Cast AI recommends: memory.target_utilization: 0.6 | fallback_to_requests: true For workloads with high memory variance (>20% peak-to-median), a lower target helps avoid thrashing. Your current config uses 0.85. Consider reducing to 0.65 for this workload class.
Whether you are debugging a spike, tracking down waste, or confirming a policy setting mid-incident, OpsPilot handles operational, cost, and knowledge questions from a single interface.
Available Now, for All Cast AI Customers
OpsPilot is available now in the Cast AI console, included free for all Cast AI customers. Open the OpsPilot tab in your Cast AI console. It is available immediately, at no additional cost, with no configuration needed.

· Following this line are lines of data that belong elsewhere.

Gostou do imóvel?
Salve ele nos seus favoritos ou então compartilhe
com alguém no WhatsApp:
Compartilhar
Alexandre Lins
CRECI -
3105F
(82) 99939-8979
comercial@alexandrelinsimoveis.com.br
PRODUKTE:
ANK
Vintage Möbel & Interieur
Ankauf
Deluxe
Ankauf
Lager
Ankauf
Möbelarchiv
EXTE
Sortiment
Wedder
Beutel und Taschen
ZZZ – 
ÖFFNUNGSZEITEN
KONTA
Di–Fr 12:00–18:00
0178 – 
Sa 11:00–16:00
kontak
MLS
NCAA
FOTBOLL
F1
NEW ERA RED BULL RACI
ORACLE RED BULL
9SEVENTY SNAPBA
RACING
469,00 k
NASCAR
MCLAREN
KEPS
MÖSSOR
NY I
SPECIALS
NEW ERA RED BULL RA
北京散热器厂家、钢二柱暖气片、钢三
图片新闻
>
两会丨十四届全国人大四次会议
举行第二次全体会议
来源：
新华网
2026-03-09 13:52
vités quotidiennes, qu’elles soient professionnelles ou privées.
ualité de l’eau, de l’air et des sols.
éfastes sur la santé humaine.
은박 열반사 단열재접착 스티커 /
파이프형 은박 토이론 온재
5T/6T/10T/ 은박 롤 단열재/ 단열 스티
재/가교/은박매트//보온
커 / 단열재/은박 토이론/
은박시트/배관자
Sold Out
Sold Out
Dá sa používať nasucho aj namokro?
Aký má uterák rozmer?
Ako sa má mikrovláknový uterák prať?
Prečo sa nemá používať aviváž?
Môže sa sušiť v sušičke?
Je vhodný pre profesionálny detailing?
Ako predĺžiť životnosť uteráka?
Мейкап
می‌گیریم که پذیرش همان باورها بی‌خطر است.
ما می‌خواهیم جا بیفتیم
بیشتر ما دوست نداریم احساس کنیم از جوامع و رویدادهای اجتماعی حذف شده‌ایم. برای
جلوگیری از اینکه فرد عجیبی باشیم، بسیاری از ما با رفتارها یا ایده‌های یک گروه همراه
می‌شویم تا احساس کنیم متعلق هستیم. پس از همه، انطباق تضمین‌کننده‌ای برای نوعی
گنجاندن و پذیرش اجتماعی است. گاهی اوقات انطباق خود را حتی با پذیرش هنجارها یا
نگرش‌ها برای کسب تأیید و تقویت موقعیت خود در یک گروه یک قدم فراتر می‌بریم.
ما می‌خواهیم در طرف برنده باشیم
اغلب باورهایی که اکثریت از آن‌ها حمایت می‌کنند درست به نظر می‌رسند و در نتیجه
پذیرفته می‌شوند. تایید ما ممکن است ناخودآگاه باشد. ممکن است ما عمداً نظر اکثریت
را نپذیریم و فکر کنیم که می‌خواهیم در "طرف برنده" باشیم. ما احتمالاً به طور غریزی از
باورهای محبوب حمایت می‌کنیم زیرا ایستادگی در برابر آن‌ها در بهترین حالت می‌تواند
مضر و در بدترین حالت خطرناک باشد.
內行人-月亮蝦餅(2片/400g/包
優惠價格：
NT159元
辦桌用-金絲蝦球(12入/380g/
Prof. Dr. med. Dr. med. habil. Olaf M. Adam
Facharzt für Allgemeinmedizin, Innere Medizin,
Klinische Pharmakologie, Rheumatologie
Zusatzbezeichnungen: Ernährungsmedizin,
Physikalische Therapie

Access to OpsPilot respects your existing Cast AI RBAC settings. Members can only query data from clusters and namespaces they already have access to.
Not sure where to start? Try one of these:
- “Which workloads in my cluster are OOM-killing this week?”
- “What’s driving the cost increase in my payments namespace?”
- “What’s the recommended rightsizing policy for a stateful deployment?”
If you are not yet a Cast AI customer, OpsPilot is part of Cast AI’s platform that automatically handles autoscaling, workload rightsizing, spot instance management, and cost monitoring. OpsPilot answers the investigation questions that your team still needs to ask by hand, so that when Cast AI’s automation acts, you understand why, and when something new breaks, you have context before the first kubectl command.